# Excerpted passage
Size. I rolled an 6. 6-2=4. 6,400km 0.35g.

Atmo. Rolled 8. 8-7+ 4(planet size)= 5. Thin atmosphere. Pressure 0.43 to 0.7

Temp. Rolled 5. 5-1(atmo 5)=4. Cold. -51 to -0

Hydro. Rolled 9. 9-7+4(planet size)=6. 56% to 65%

Pop. Rolled 4. 4-2= 2. Population in the 100s.

Gov. Rolled 9. 9-7+2=4

Law. Rolled 3. 3-7+4=0

Now comes the mind blower. 2d6 for Star Port. No modifiers?! I got an 11! This places has a class A star port.

Tech. Rolled 2. 2+6(star port A)+1(4 planet size)+1(2 population)=10.

I know I skipped a few things but is this accurate?
 
Looks to me like the DM that makes it impossible to get a Class A starport with less than pop 6 is unaccountably missing from the rules. :devil:


Hans
 
Yes, that is accurate.

Just to make sure you are intentional on the things skipped:
- Law Level 0 means its an Amber Travel Zone
- the factions roll
- not explicitly stating Habitability Zone (the edge DMs for temp)
- no explicit or rolled cultural development/differences
- noting TL 10 means accessible comms anywhere on surface
- rolling for bases
- defining Trade Codes

Yes, starports are independent of the other world characteristics. If you look at 'Starports and The Law', in-game they basically are as well. ;)

Note that this is a 'Low-Population World' and 'may differ considerably from the descriptions in the rest of this chapter' - which includes everything past generating the Population characteristic. (That includes the starport.)
 
Yes, starports are independent of the other world characteristics. If you look at 'Starports and The Law', in-game they basically are as well. ;)

No offense, but that does not make sense. Starports are only independent of worlds politically if they're inside the Imperium or some similar sort of politics is involved. Arden's starport, to name a canonical example, is very much not independent of Arden's government.

But be that as it may, economically starports would be very strongly linked to the starship traffic they service and that in turn makes for a strong correlation between the population size and the facilities commercially available at the starport -- in other words, starport class.

Another factor that would affect starport class is the amount of traffic that passes through the system, so the astrographical location of the system is also important and any world generation system that fails to take that into account is missing an important aspect.

Note that this is a 'Low-Population World' and 'may differ considerably from the descriptions in the rest of this chapter' - which includes everything past generating the Population characteristic. (That includes the starport.)
Is that a "we can't provide the instructions you need but feel free to change anything that doesn't work for you" rule?

# Jobs
(1) Summarize the forum thread about rolling up a world in two sentences.
(2) Carry on the forum thread about rolling up a world from the point where it stops.

# Material provided
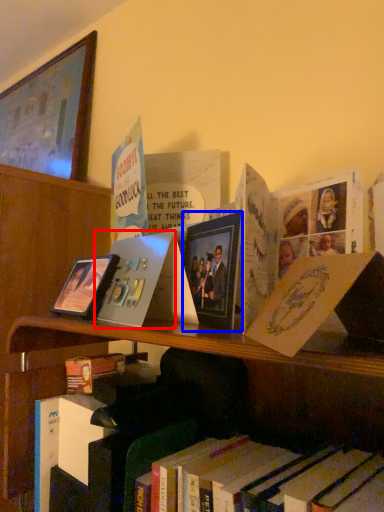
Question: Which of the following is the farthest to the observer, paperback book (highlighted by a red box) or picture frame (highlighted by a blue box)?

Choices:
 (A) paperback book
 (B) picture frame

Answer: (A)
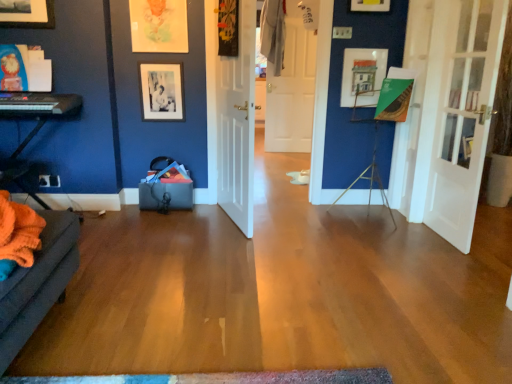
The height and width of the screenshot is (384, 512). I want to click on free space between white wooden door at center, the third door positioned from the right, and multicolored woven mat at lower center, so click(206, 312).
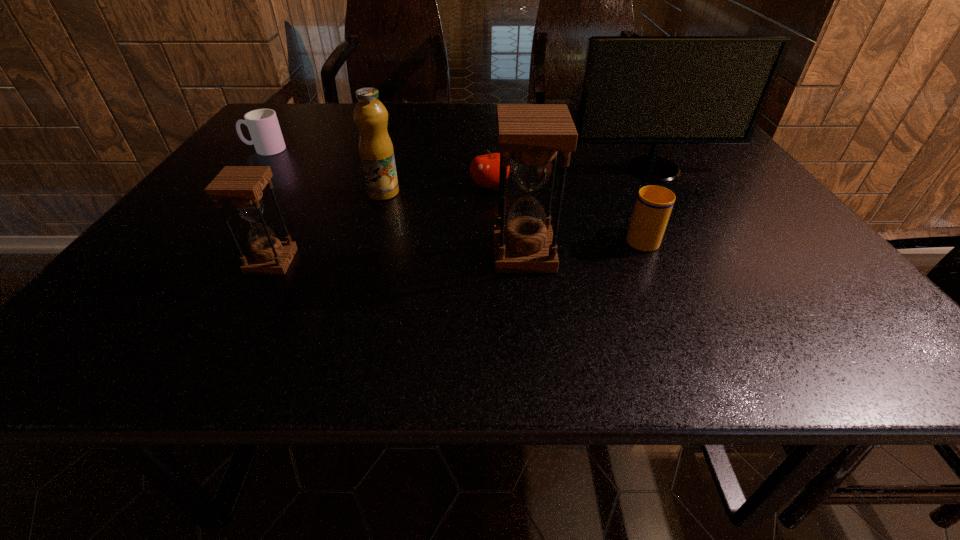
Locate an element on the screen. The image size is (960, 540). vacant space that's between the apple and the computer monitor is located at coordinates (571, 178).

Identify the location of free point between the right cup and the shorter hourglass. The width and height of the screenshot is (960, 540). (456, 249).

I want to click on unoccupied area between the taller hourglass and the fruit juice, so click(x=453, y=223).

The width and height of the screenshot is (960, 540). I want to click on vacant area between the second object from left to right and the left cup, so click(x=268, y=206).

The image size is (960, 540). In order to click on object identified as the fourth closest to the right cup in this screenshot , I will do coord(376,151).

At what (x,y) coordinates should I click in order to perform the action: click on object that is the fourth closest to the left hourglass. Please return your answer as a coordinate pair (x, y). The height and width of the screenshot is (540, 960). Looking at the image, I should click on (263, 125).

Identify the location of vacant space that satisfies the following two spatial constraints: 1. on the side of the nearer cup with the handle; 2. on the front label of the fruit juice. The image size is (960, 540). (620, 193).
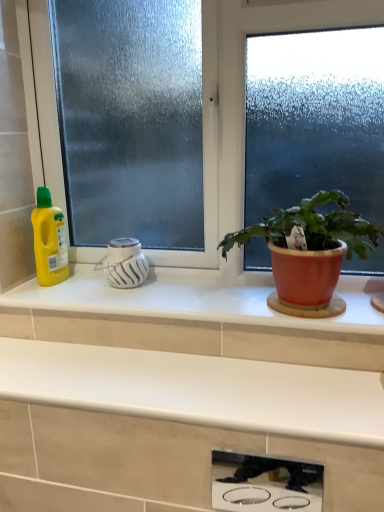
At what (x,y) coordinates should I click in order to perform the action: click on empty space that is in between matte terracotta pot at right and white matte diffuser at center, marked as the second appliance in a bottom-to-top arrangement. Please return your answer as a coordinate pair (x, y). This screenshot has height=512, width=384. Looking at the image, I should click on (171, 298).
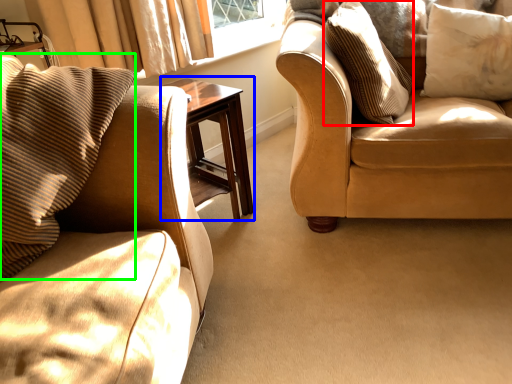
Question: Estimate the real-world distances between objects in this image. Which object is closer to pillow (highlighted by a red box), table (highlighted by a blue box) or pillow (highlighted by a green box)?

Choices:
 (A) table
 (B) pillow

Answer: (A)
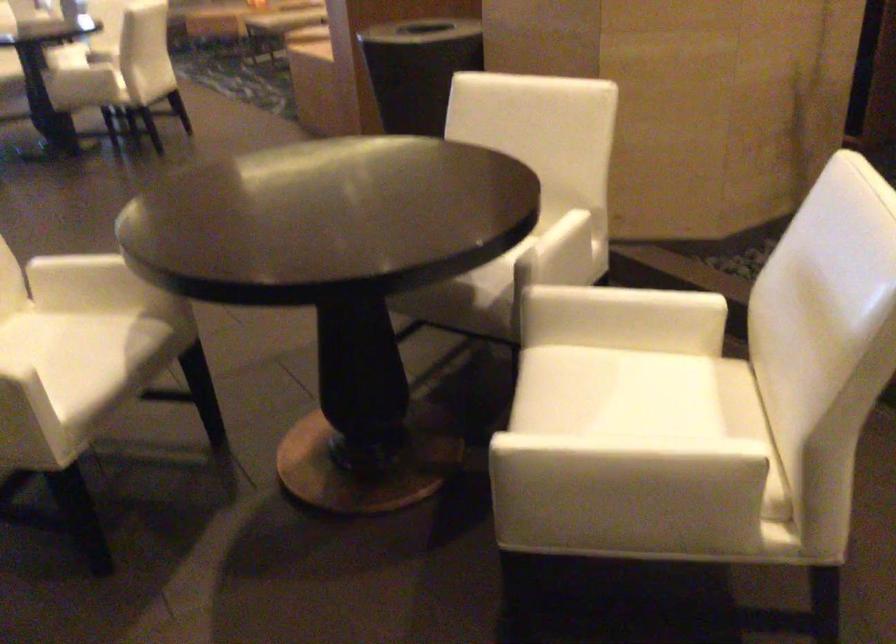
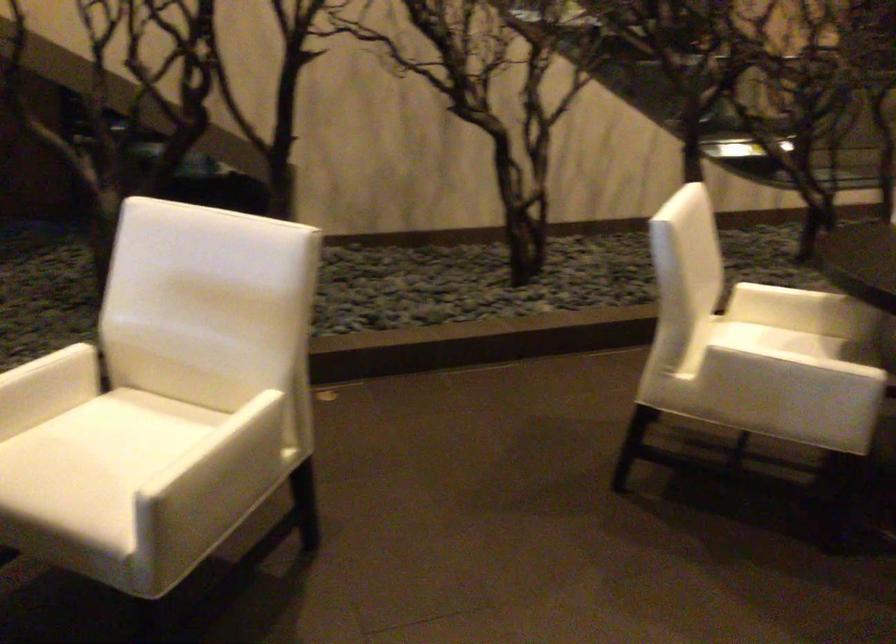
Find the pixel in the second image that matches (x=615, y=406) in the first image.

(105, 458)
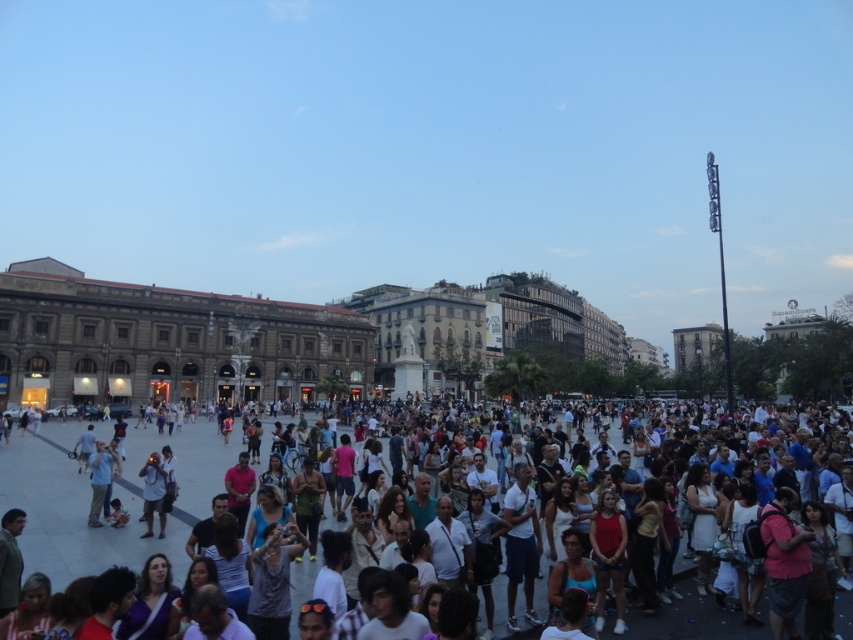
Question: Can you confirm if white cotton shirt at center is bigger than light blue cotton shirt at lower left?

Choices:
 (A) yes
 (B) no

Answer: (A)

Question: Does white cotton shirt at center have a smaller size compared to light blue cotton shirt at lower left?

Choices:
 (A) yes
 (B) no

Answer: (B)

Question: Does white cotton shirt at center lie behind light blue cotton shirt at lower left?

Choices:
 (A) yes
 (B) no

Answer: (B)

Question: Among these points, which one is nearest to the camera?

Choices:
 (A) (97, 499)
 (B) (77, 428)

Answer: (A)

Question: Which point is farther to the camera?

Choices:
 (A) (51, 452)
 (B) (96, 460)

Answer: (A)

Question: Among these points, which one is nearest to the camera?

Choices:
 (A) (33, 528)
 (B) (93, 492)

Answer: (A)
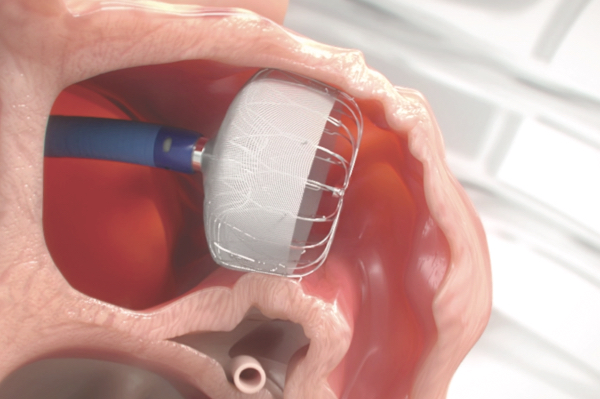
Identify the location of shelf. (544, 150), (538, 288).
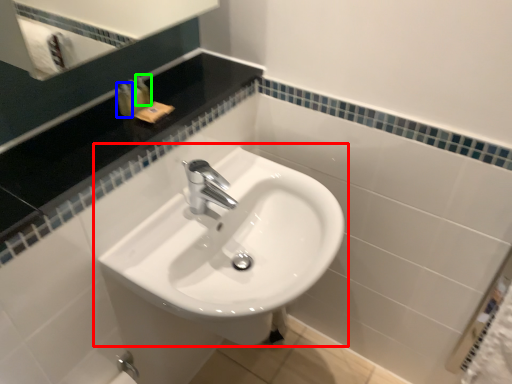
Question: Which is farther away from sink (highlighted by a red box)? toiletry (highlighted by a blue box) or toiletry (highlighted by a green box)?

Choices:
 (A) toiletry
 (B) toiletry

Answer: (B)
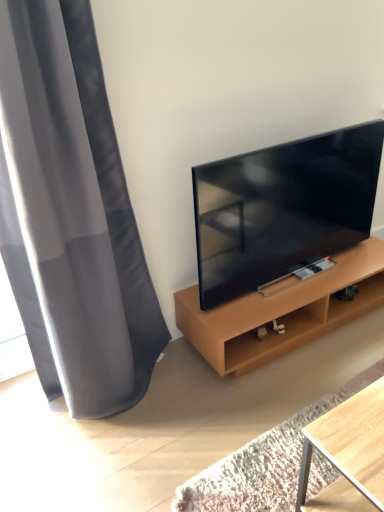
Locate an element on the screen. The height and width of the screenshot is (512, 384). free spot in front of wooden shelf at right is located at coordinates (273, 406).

# Answers per task
(1) A poster rolls each characteristic of a world in turn, getting a size-4, cold world with a thin atmosphere, a population in the hundreds, a Class A starport and tech level 10, and asks whether this is accurate. Replies confirm the result and list skipped steps, but they disagree on whether starport class should be independent of the other characteristics, with one reply arguing that it should depend on population and passing traffic.

(2)
Hans
 
No offense, but that does not make sense. Starports are only independent of worlds politically if they're inside the Imperium or some similar sort of politics is involved.
...
Is that a "we can't provide the instructions you need but feel free to change anything that doesn't work for you" rule?
Hans
For Mongoose Traveller Core RAW, Starports have no supporting DMs plus or minus factoring into the roll for Starport.

On pg. 180 as an optional rule for "Hard Science World Creation", the Starport roll is 2d6-7+Population. The Third Imperium is not in the context of the optional rules on pg.180 considered "Hard Science".

Existing errata does not mention your point. For better or worse. As always if the rules are not to one's liking, change them.
 
For Mongoose Traveller Core RAW, Starports have no supporting DMs plus or minus factoring into the roll for Starport.
I suspected as much, as implied by the smiley.

On pg. 180 as an optional rule for "Hard Science World Creation", the Starport roll is 2d6-7+Population. The Third Imperium is not in the context of the optional rules on pg.180 considered "Hard Science".

I've never thought of the 3rd Imperium as hard science, but until recently I did think of it as striving for reasonable verisimilitude. It upsets me every time I run head-first into evidence to the contrary, as when flaws that have been talked about for 36 years remain unfixed in what it touted as the definitive version.

Existing errata does not mention your point.

I didn't think it did. I do think it should.

For better or worse. As always if the rules are not to one's liking, change them.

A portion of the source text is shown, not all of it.